# Netgear WPN824 connection problems



## roadsweeper (Jan 11, 2006)

Hi, I have a netgear WPN824 V1 and I'm getting seriously fed up with it. I suspect my problem is a DNS problem, but unsure.

I have a D-Link 300T modem feeding the router (it doesnt have its own built in modem), which is set to "always on" rather than "dial-up".

My problem is sometimes I cannot connect to anything. When I 1st turn the computer on, its usually fine, I can connect to MSN and ICQ and my online games work, however, after a while, I loose the ability to open any web pages. The physical connection is still there, as MSN and ICQ dont sign out, and I can still talk to people, and if I'm playing an online game, it doesnt loose connetion either, but I cant open any new web pages or connect to anything new. Im told this could be a DNS problem. On top of that, when I loose the connection, I cant connect to the routers config page either, since its web-based too. Ive tried pinging the router when i do loose the ability to connect to pages, and it pings fine, less than a 1ms time interval, so the physical connection is def still there

I have my ISP (tiscali) DNS server addresses and have tried setting them to automatiuc and manual, doesnt make much difference. Ive updated the routers firmware, helped a bit, but the problem is still there.

The router seems to obtain a 60 second lease, which I thought was a bit short, could this be a problem? Although I am uncertain wether the router is getting the lease from the modem, or my ISP (the modem is acting as a single port DHCP server too)

IPconfig info below

Microsoft Windows XP [Version 5.1.2600]
(C) Copyright 1985-2001 Microsoft Corp.

C:\Documents and Settings\Owen>ipconfig /all

Windows IP Configuration

Host Name . . . . . . . . . . . . : owenlap
Primary Dns Suffix . . . . . . . :
Node Type . . . . . . . . . . . . : Unknown
IP Routing Enabled. . . . . . . . : No
WINS Proxy Enabled. . . . . . . . : No

Ethernet adapter Wireless Network Connection 2:

Connection-specific DNS Suffix . :
Description . . . . . . . . . . . : NETGEAR 108 Mbps Wireless PC Card WG
511T #2
Physical Address. . . . . . . . . : 00-0F-B5-AA-A4-30
Dhcp Enabled. . . . . . . . . . . : Yes
Autoconfiguration Enabled . . . . : Yes
IP Address. . . . . . . . . . . . : 192.168.1.4
Subnet Mask . . . . . . . . . . . : 255.255.255.0
Default Gateway . . . . . . . . . : 192.168.1.1
DHCP Server . . . . . . . . . . . : 192.168.1.1
DNS Servers . . . . . . . . . . . : 212.74.112.66
212.74.112.67
Lease Obtained. . . . . . . . . . : 18 June 2006 17:54:42
Lease Expires . . . . . . . . . . : 19 June 2006 07:28:05

C:\Documents and Settings\Owen>


The wireless connection to the router is fine, very strong signal, and the PC's that are hardwired to the ethernet ports loose conn too, not just the laptop.

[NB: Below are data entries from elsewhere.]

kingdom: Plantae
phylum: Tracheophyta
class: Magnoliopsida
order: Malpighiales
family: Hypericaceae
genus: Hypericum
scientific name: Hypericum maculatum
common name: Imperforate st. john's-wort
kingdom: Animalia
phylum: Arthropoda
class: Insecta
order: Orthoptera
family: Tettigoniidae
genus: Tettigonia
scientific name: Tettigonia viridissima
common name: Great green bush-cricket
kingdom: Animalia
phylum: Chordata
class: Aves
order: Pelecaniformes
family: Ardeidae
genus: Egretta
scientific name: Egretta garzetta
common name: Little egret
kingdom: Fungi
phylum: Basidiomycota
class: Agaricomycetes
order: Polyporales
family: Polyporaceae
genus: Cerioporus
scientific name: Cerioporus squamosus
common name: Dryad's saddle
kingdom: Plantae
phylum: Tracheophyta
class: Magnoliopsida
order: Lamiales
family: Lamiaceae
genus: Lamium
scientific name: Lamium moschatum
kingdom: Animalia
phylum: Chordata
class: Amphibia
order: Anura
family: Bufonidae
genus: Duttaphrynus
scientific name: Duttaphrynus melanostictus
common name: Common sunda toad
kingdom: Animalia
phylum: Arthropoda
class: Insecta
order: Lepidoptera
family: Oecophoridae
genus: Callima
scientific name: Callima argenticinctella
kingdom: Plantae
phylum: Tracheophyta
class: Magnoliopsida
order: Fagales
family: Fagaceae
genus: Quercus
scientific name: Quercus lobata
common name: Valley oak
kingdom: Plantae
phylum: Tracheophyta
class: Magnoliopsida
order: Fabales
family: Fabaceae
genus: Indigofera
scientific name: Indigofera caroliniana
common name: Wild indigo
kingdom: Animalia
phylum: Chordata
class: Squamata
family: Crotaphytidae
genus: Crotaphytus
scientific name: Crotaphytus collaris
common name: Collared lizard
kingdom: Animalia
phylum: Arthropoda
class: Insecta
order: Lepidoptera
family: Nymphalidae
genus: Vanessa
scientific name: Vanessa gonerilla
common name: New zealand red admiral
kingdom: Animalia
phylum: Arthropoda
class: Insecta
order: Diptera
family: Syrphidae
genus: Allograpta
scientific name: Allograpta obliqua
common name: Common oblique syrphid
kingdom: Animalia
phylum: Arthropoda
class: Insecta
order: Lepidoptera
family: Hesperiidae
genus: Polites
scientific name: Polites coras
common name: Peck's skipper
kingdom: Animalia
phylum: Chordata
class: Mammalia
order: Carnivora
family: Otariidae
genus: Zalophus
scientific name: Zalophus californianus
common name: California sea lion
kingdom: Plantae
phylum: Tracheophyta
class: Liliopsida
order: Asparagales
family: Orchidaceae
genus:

I tried cutting the router out and connecting directly to the modem, worked fine for days, no probs at all.

Netgear technical support is just useless, takes them months to reply and when they do its nothing useful anyways.

Can any1 help me?


----------



## johnwill (Sep 26, 2002)

How are you determining you have a 60 second lease? I've never heard of that, and it sure doesn't seem right. The shortest period I've ever seen in equipment around here is 1/2 hour. The lease time on the WAN side of the router would be a function of the modem/ISP, not the router.

Your description sure sounds like the router has an issue, but it's hard to say. Have you done a firmware upgrade, and a factory reset and reconfiguration of the router?


----------



## roadsweeper (Jan 11, 2006)

Solved the lease bit, the factory default for the d-link 300t is 60 secs when its set to a DHCP server mode, so changed that, didnt make a scrap of diff though, everytime my connection goes idle, even for a few minutes, it still drops. Yeah upgreaded to latest firmware, did a reset and reconfigured, still the same.

Sent the router back got a replacement, its even worse, got to same stage again, I just cannot keep a solid connectin. I'm lost and fed up, I'm not a network administrator.... When the router tries the auto configuration, it cant connect to the web to test itself. I wonder if it has something to do with the modem being in a DHCP mode, rather than straight through, but I couldnt get the modem to work in a non DHCP mode, I dont know enough about my IP addresses etc to do that. I have a dynamic IP address from my ISP, and if the modem is in a non DHCP mode, it seems to want a static IP address.

Why companies still make routers without a built in modem is beyond me.....

Im never gonna buy any Netgear stuff again, thats for sure


----------



## johnwill (Sep 26, 2002)

Actually, I vastly prefer separate routers and modems, I hate the combined units. It's much easier to isolate problems with separate units.

Set up the D-Link 300T for full time connection, and get your machine connecting with DHCP enabled without the router.

Do a factory reset on the router, and then turn EVERYTHING off.

Connect the router WAN port to the modem, and one of the LAN ports to the machine. Turn on the modem, wait for a solid data light. Turn on the router, wait two minutes. Turn on the machine and boot, you should be connected.


----------



## roadsweeper (Jan 11, 2006)

Thanks, I managed to get the initial connection with no prob at all, but I still loose all DNS response within a few minutes. Ive taken the router back and got a DG834PN instead, with its own built in modem. After talking to the entire technical departments of 3 diff shops, we came to the conclusion that it was the modem, router pairing, some modems just do not work well with some routers.

Having got the 834, ive got a permenent, stable connection and no DNS problems anymore.....

Thanks for all your help anyway Johnwill


----------



## johnwill (Sep 26, 2002)

Glad you got it solved, which is after all, the object of the exercise. :grin:


----------